Und gleich heute, mit dem 1. Mai, hat der Reigen der Feiertage begonnen. Mit dem sogenannten „Tag der Arbeit“. Es ist kein kirchlicher Feiertag, aber trotzdem hat der 1. Mai eine christliche Botschaft: Er erinnert daran, dass die Arbeit dem Menschen dient und nicht der Mensch der Arbeit – und dass der Mensch mehr ist als das, was er leistet. Gerade in einer Zeit, in der viele sich über ihre Arbeit definieren oder unter ihr leiden, ist das ein wichtiges Zeichen: Jeder Mensch hat Würde – unabhängig von dem, was er schafft oder verdient.
Am 14. Mai folgt in diesem Jahr Christi Himmelfahrt. Der Tag richtet den Blick nach oben – hinaus über das, was ich festhalten und begreifen kann. Und er erinnert daran, dass Jesus nach seiner Auferstehung nicht einfach verschwunden ist, sondern dass er uns vorausgeht – und unser Leben in Gottes Weite geborgen ist.
Und Pfingsten, dieses Jahr am 24. und 25. Mai, erzählt davon, wie Gottes Geist zu den Menschen kommt.
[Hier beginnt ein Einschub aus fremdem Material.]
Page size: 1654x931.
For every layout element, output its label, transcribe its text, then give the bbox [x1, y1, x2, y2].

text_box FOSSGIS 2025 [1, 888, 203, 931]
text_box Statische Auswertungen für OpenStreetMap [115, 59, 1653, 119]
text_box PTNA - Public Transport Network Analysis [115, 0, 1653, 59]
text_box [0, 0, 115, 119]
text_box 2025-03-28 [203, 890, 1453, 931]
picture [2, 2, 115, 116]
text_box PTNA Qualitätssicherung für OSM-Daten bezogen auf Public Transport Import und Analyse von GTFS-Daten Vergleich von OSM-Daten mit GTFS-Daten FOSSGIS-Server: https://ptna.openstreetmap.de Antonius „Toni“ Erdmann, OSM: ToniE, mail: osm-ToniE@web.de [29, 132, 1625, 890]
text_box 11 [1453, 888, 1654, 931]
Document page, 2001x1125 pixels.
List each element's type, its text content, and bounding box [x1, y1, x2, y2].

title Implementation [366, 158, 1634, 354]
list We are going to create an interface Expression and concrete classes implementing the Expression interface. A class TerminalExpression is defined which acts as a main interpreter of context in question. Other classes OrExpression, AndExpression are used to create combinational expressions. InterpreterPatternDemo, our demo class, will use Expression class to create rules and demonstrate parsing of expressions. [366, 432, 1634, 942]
Uns bewegt, verbindet und uns neue Worte schenkt. Damit wir uns gegenseitig verstehen – trotz aller Unterschiede. Pfingsten erzählt davon, dass Angst sich in Mut verwandeln kann. Und dass es möglich ist, Streit, Konflikte, überhaupt alles, was Menschen voneinander trennt, zu überwinden.
All diese Feiertage stehen nicht einfach nur im Kalender. Sie stellen Fragen.
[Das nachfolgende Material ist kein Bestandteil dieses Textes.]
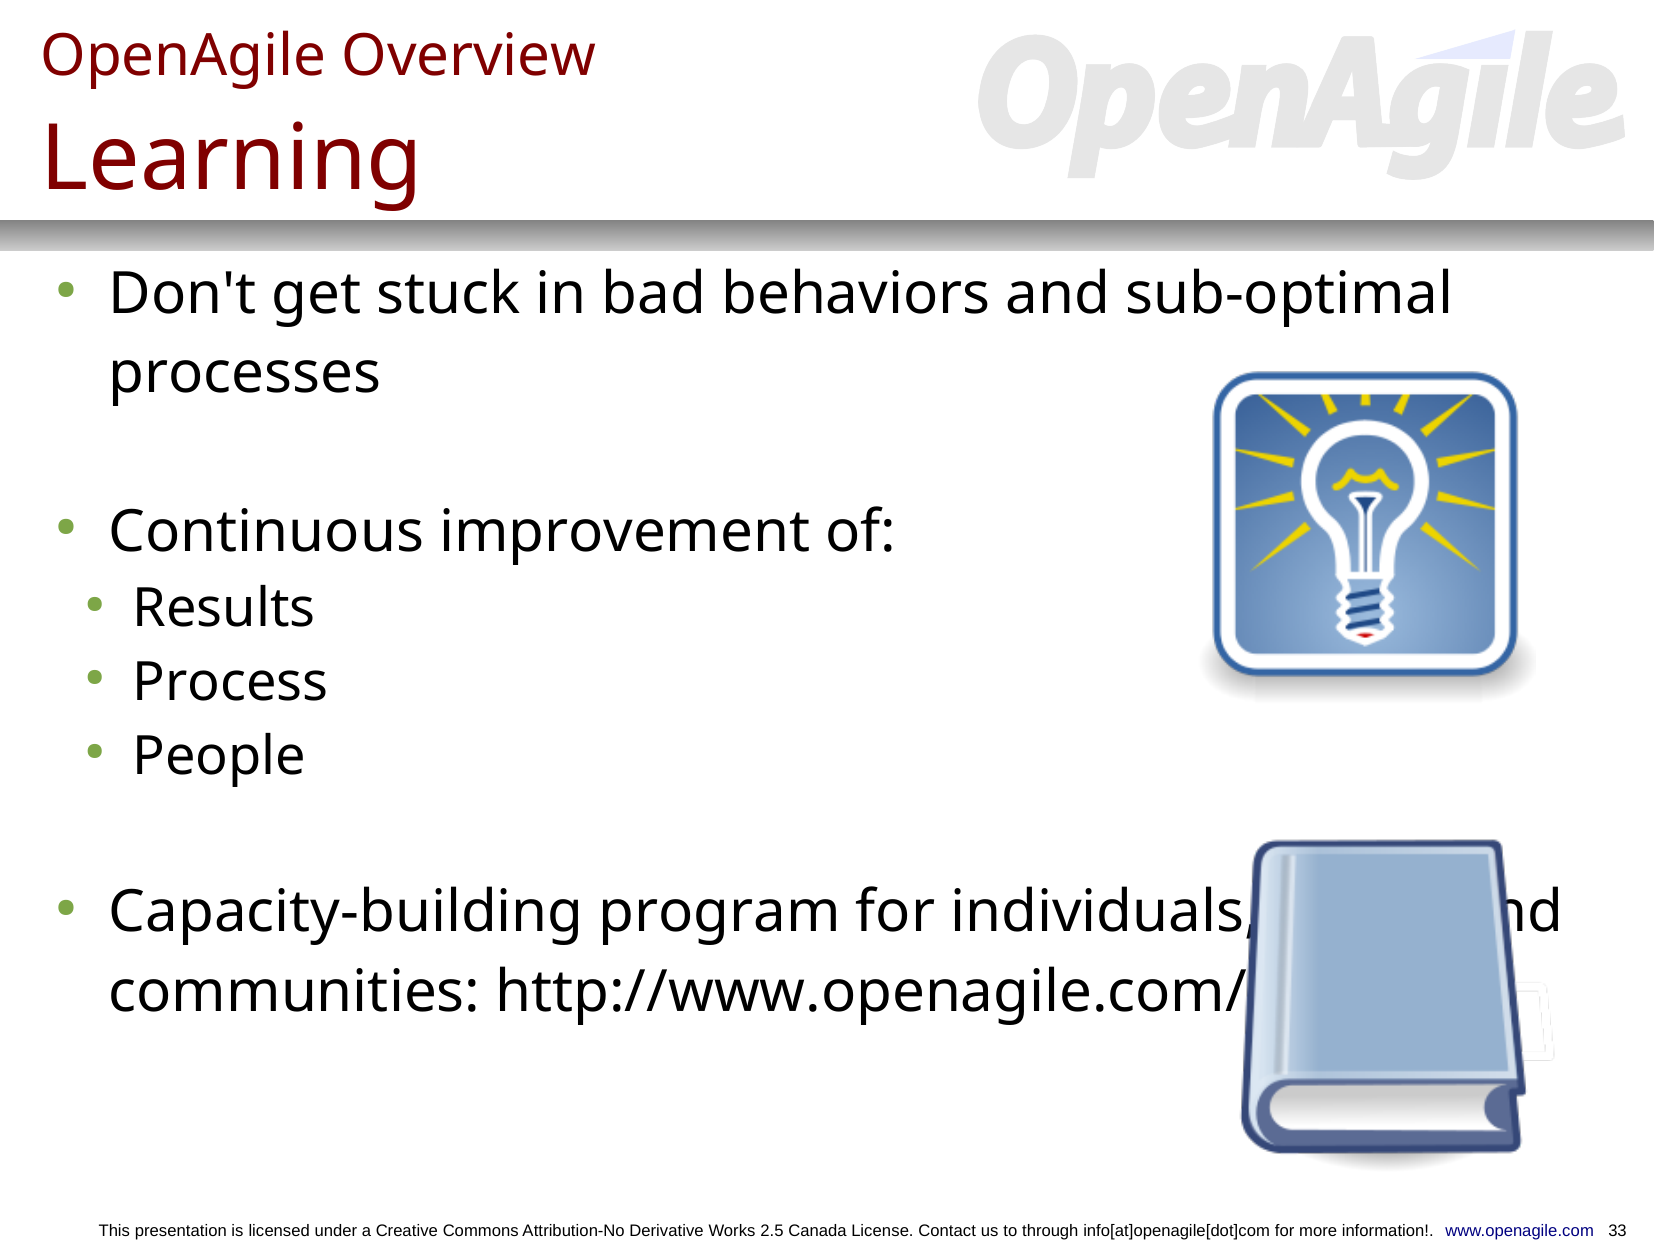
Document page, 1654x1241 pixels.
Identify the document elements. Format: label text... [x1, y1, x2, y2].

title OpenAgile Overview Learning [40, 8, 1654, 222]
picture [1181, 354, 1536, 709]
list Don't get stuck in bad behaviors and sub-optimal processes Continuous improvement of: Results Process People Capacity-building program for individuals, teams and communities: http://www.openagile.com/ [37, 251, 1654, 1192]
picture [1210, 826, 1565, 1182]
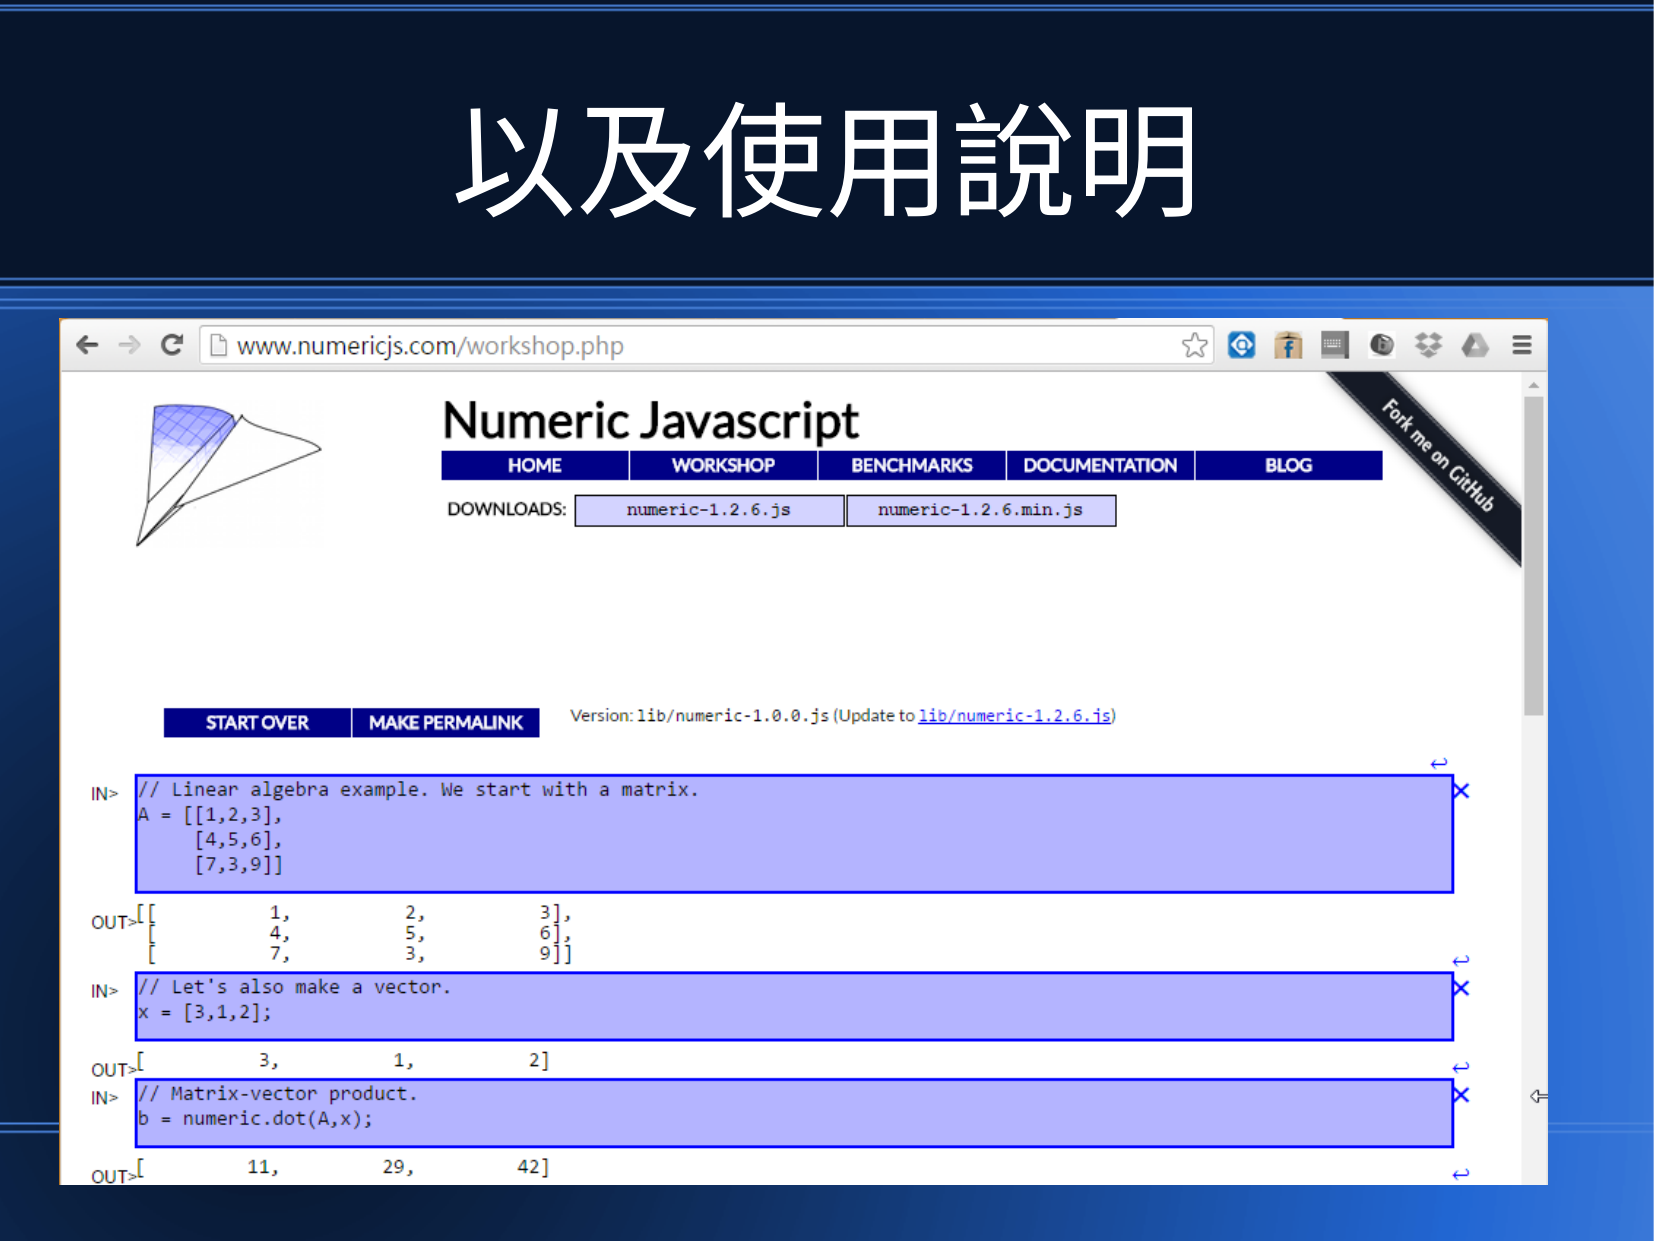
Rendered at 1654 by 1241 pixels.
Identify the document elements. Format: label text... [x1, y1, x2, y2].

title 以及使用說明 [82, 49, 1571, 257]
picture [0, 0, 1654, 1241]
Wie lebe ich eigentlich – und wie würde ich gerne leben? Was trägt mich – auch dann, wenn Arbeit und Alltag einmal wegfallen?
Der Mai gibt mir Zeit darüber nachzudenken. Weil er mir kleine Lücken schenkt. Tage, an denen ich nichts „muss“. Genau darin liegt seine Kraft.
Heute beginnt der Mai. Und mit ihm die Einladung, mich unterbrechen zu lassen – und so dem näherzukommen, was meinem Leben Tiefe gibt.